EXERCISE DIRECTIONS:
Copy out every line of the material word for word, keeping its spelling, punctuation, and line breaks unchanged.
+++ MATERIAL SHOWN +++
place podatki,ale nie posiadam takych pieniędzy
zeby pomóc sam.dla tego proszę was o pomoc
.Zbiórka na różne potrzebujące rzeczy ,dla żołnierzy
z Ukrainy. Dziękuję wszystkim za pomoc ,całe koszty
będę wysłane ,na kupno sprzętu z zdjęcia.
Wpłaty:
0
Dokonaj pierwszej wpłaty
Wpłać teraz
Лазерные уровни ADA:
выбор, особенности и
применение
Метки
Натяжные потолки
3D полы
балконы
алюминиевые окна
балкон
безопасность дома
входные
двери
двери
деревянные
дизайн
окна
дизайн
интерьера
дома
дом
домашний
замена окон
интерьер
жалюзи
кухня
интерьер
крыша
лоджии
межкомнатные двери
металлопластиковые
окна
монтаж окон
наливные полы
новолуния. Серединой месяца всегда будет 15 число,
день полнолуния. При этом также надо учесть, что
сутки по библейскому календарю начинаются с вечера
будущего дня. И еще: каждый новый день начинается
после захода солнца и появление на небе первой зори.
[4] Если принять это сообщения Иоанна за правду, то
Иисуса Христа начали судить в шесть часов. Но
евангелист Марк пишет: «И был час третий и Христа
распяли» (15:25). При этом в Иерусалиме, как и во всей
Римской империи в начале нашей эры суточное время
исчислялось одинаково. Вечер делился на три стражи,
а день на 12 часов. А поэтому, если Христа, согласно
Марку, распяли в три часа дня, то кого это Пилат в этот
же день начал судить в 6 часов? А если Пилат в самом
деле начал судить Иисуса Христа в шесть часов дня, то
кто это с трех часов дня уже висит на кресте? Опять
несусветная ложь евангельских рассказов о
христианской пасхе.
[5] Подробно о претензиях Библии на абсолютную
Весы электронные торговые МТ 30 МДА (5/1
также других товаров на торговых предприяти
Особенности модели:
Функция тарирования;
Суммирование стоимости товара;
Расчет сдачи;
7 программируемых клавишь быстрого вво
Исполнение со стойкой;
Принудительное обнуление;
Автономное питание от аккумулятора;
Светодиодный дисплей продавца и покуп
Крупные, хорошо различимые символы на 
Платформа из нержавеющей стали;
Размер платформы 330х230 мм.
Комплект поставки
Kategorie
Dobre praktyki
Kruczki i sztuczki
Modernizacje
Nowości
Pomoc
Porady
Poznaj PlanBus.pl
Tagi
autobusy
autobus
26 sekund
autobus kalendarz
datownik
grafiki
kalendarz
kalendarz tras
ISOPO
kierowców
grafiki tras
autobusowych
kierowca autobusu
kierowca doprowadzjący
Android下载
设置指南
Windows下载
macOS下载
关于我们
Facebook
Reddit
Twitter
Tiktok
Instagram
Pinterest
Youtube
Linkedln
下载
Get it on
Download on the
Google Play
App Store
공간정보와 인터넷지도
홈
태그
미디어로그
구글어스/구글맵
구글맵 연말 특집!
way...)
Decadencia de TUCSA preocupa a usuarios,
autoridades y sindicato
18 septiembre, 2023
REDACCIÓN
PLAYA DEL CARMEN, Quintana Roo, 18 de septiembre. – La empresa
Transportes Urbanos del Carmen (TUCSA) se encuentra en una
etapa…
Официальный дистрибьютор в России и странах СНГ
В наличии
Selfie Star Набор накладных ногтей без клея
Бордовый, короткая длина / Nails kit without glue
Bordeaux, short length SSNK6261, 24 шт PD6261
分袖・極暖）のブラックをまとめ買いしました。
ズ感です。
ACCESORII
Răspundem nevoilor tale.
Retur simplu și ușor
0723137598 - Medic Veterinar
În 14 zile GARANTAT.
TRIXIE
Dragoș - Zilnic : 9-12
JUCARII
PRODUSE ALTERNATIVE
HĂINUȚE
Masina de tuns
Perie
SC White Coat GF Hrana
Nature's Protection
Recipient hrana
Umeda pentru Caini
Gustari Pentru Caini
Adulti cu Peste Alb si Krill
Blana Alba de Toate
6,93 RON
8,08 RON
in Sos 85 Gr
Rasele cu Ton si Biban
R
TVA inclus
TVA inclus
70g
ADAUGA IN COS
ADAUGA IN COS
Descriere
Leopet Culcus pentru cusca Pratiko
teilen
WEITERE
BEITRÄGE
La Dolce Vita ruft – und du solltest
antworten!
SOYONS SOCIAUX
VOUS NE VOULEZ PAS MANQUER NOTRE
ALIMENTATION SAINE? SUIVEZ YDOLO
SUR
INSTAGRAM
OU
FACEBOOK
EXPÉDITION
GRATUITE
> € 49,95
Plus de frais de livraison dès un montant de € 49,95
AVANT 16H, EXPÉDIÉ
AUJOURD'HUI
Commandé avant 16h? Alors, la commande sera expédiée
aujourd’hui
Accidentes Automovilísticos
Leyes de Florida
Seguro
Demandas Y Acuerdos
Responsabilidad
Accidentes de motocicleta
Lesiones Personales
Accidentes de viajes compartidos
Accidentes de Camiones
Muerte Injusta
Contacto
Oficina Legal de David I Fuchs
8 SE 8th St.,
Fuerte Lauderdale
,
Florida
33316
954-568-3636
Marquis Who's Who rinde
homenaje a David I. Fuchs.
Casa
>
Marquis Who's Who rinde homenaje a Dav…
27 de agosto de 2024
+++
WORKED SOLUTION:
place podatki,ale nie posiadam takych pieniędzy
zeby pomóc sam.dla tego proszę was o pomoc
.Zbiórka na różne potrzebujące rzeczy ,dla żołnierzy
z Ukrainy. Dziękuję wszystkim za pomoc ,całe koszty
będę wysłane ,na kupno sprzętu z zdjęcia.
Wpłaty:
0
Dokonaj pierwszej wpłaty
Wpłać teraz
Лазерные уровни ADA:
выбор, особенности и
применение
Метки
Натяжные потолки
3D полы
балконы
алюминиевые окна
балкон
безопасность дома
входные
двери
двери
деревянные
дизайн
окна
дизайн
интерьера
дома
дом
домашний
замена окон
интерьер
жалюзи
кухня
интерьер
крыша
лоджии
межкомнатные двери
металлопластиковые
окна
монтаж окон
наливные полы
новолуния. Серединой месяца всегда будет 15 число,
день полнолуния. При этом также надо учесть, что
сутки по библейскому календарю начинаются с вечера
будущего дня. И еще: каждый новый день начинается
после захода солнца и появление на небе первой зори.
[4] Если принять это сообщения Иоанна за правду, то
Иисуса Христа начали судить в шесть часов. Но
евангелист Марк пишет: «И был час третий и Христа
распяли» (15:25). При этом в Иерусалиме, как и во всей
Римской империи в начале нашей эры суточное время
исчислялось одинаково. Вечер делился на три стражи,
а день на 12 часов. А поэтому, если Христа, согласно
Марку, распяли в три часа дня, то кого это Пилат в этот
же день начал судить в 6 часов? А если Пилат в самом
деле начал судить Иисуса Христа в шесть часов дня, то
кто это с трех часов дня уже висит на кресте? Опять
несусветная ложь евангельских рассказов о
христианской пасхе.
[5] Подробно о претензиях Библии на абсолютную
Весы электронные торговые МТ 30 МДА (5/1
также других товаров на торговых предприяти
Особенности модели:
Функция тарирования;
Суммирование стоимости товара;
Расчет сдачи;
7 программируемых клавишь быстрого вво
Исполнение со стойкой;
Принудительное обнуление;
Автономное питание от аккумулятора;
Светодиодный дисплей продавца и покуп
Крупные, хорошо различимые символы на 
Платформа из нержавеющей стали;
Размер платформы 330х230 мм.
Комплект поставки
Kategorie
Dobre praktyki
Kruczki i sztuczki
Modernizacje
Nowości
Pomoc
Porady
Poznaj PlanBus.pl
Tagi
autobusy
autobus
26 sekund
autobus kalendarz
datownik
grafiki
kalendarz
kalendarz tras
ISOPO
kierowców
grafiki tras
autobusowych
kierowca autobusu
kierowca doprowadzjący
Android下载
设置指南
Windows下载
macOS下载
关于我们
Facebook
Reddit
Twitter
Tiktok
Instagram
Pinterest
Youtube
Linkedln
下载
Get it on
Download on the
Google Play
App Store
공간정보와 인터넷지도
홈
태그
미디어로그
구글어스/구글맵
구글맵 연말 특집!
way...)
Decadencia de TUCSA preocupa a usuarios,
autoridades y sindicato
18 septiembre, 2023
REDACCIÓN
PLAYA DEL CARMEN, Quintana Roo, 18 de septiembre. – La empresa
Transportes Urbanos del Carmen (TUCSA) se encuentra en una
etapa…
Официальный дистрибьютор в России и странах СНГ
В наличии
Selfie Star Набор накладных ногтей без клея
Бордовый, короткая длина / Nails kit without glue
Bordeaux, short length SSNK6261, 24 шт PD6261
分袖・極暖）のブラックをまとめ買いしました。
ズ感です。
ACCESORII
Răspundem nevoilor tale.
Retur simplu și ușor
0723137598 - Medic Veterinar
În 14 zile GARANTAT.
TRIXIE
Dragoș - Zilnic : 9-12
JUCARII
PRODUSE ALTERNATIVE
HĂINUȚE
Masina de tuns
Perie
SC White Coat GF Hrana
Nature's Protection
Recipient hrana
Umeda pentru Caini
Gustari Pentru Caini
Adulti cu Peste Alb si Krill
Blana Alba de Toate
6,93 RON
8,08 RON
in Sos 85 Gr
Rasele cu Ton si Biban
R
TVA inclus
TVA inclus
70g
ADAUGA IN COS
ADAUGA IN COS
Descriere
Leopet Culcus pentru cusca Pratiko
teilen
WEITERE
BEITRÄGE
La Dolce Vita ruft – und du solltest
antworten!
SOYONS SOCIAUX
VOUS NE VOULEZ PAS MANQUER NOTRE
ALIMENTATION SAINE? SUIVEZ YDOLO
SUR
INSTAGRAM
OU
FACEBOOK
EXPÉDITION
GRATUITE
> € 49,95
Plus de frais de livraison dès un montant de € 49,95
AVANT 16H, EXPÉDIÉ
AUJOURD'HUI
Commandé avant 16h? Alors, la commande sera expédiée
aujourd’hui
Accidentes Automovilísticos
Leyes de Florida
Seguro
Demandas Y Acuerdos
Responsabilidad
Accidentes de motocicleta
Lesiones Personales
Accidentes de viajes compartidos
Accidentes de Camiones
Muerte Injusta
Contacto
Oficina Legal de David I Fuchs
8 SE 8th St.,
Fuerte Lauderdale
,
Florida
33316
954-568-3636
Marquis Who's Who rinde
homenaje a David I. Fuchs.
Casa
>
Marquis Who's Who rinde homenaje a Dav…
27 de agosto de 2024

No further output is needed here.